--- INFORMATION PROVIDED Enclosed Below ---

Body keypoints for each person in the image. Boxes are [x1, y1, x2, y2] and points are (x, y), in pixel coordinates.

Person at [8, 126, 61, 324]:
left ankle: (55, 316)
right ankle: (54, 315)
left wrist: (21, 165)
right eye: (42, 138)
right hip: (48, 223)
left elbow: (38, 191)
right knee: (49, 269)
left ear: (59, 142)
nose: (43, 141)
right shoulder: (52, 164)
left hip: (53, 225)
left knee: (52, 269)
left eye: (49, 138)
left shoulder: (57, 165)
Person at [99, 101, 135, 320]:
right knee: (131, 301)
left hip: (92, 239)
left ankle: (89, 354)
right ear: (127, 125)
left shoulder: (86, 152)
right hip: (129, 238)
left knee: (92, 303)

--- End of Enclosed INFORMATION PROVIDED ---
--- INFORMATION PROVIDED Enclosed Below ---

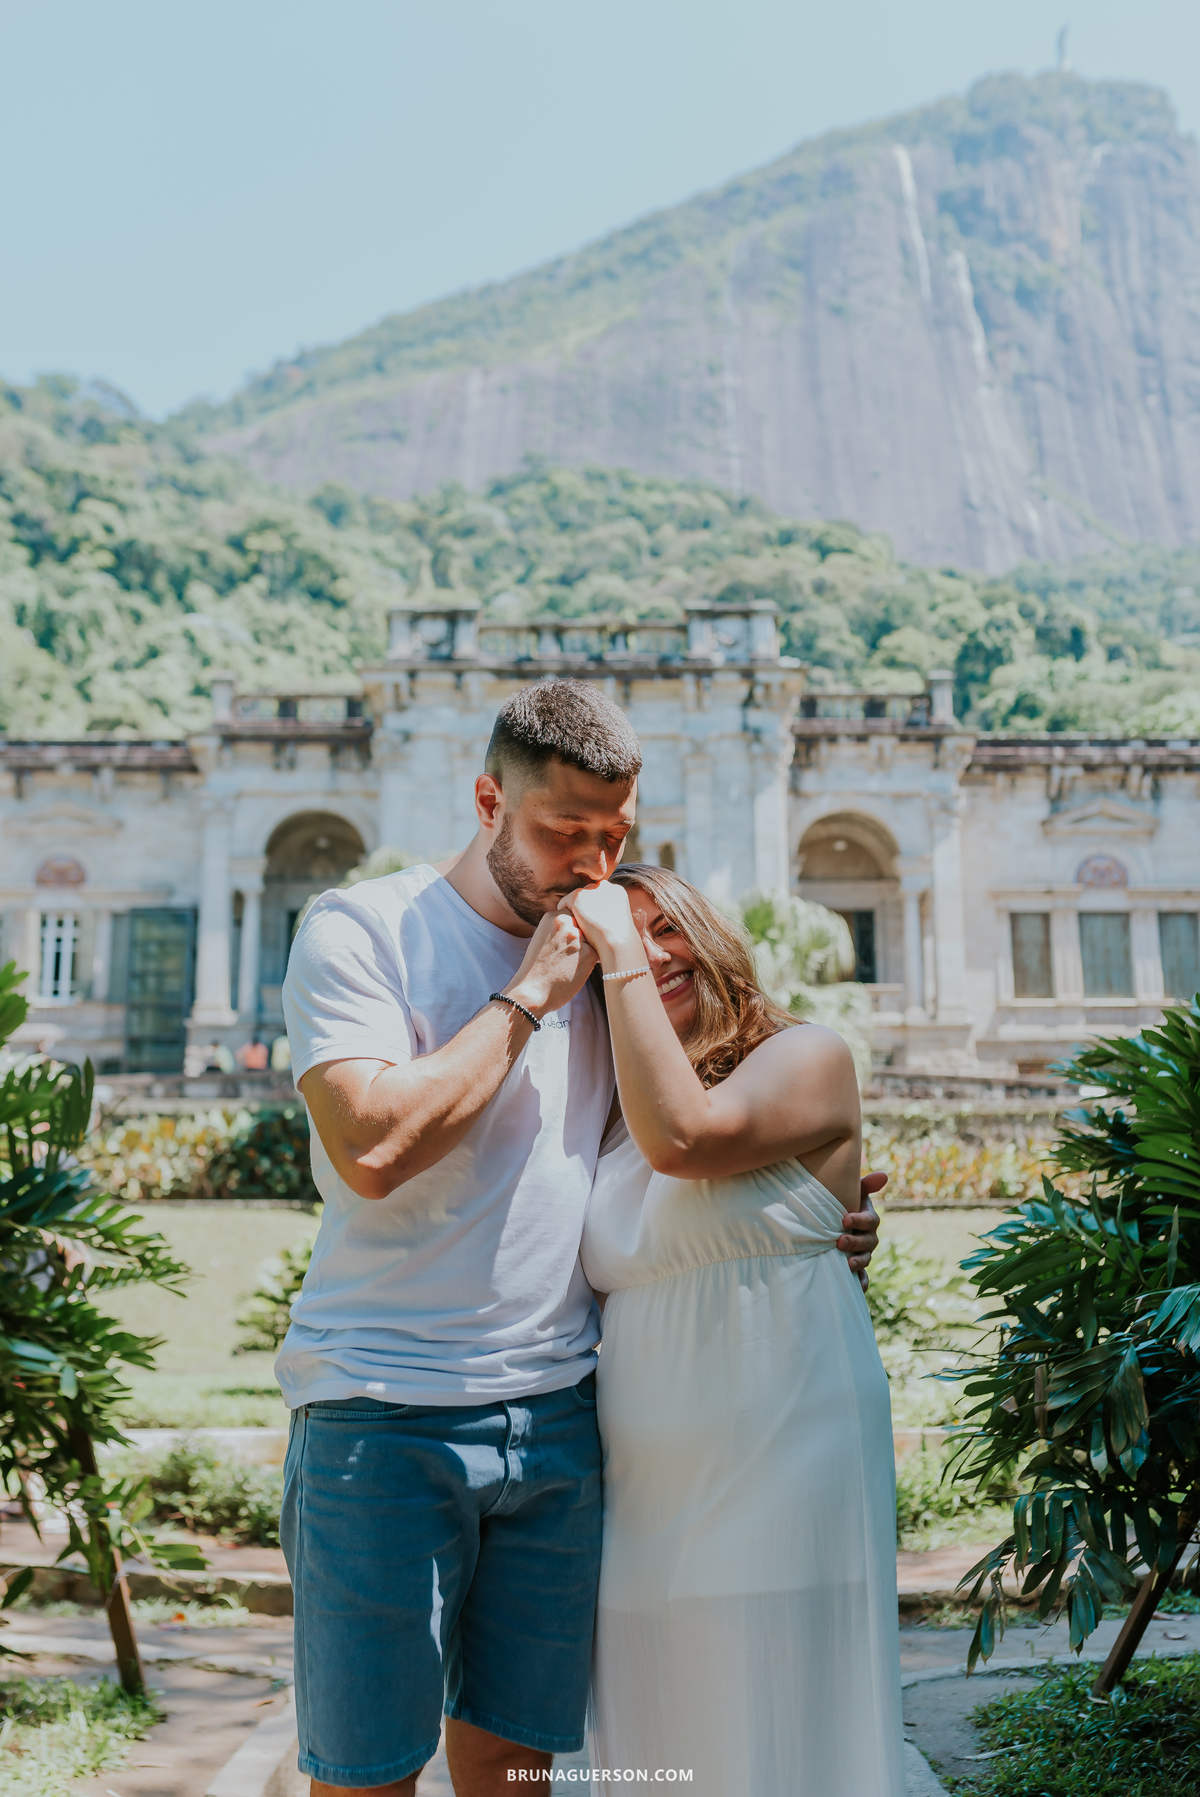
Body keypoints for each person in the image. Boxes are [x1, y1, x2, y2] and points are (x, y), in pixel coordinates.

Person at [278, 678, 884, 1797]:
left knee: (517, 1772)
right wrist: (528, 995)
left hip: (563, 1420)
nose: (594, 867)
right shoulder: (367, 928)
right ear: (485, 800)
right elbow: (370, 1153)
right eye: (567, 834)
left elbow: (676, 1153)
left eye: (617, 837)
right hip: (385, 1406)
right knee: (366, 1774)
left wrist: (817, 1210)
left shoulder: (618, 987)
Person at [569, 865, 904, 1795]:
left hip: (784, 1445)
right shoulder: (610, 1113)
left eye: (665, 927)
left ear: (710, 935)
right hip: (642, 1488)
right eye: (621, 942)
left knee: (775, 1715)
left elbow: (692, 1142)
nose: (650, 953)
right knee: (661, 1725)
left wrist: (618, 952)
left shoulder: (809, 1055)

--- End of Enclosed INFORMATION PROVIDED ---

* YOUR TASK *
Could you restate word for word the lines above, from the one that contains "left eye: (665, 927)" through the one that contains "left shoulder: (809, 1055)", and no others?

* RESPONSE *
left eye: (665, 927)
left ear: (710, 935)
right hip: (642, 1488)
right eye: (621, 942)
left knee: (775, 1715)
left elbow: (692, 1142)
nose: (650, 953)
right knee: (661, 1725)
left wrist: (618, 952)
left shoulder: (809, 1055)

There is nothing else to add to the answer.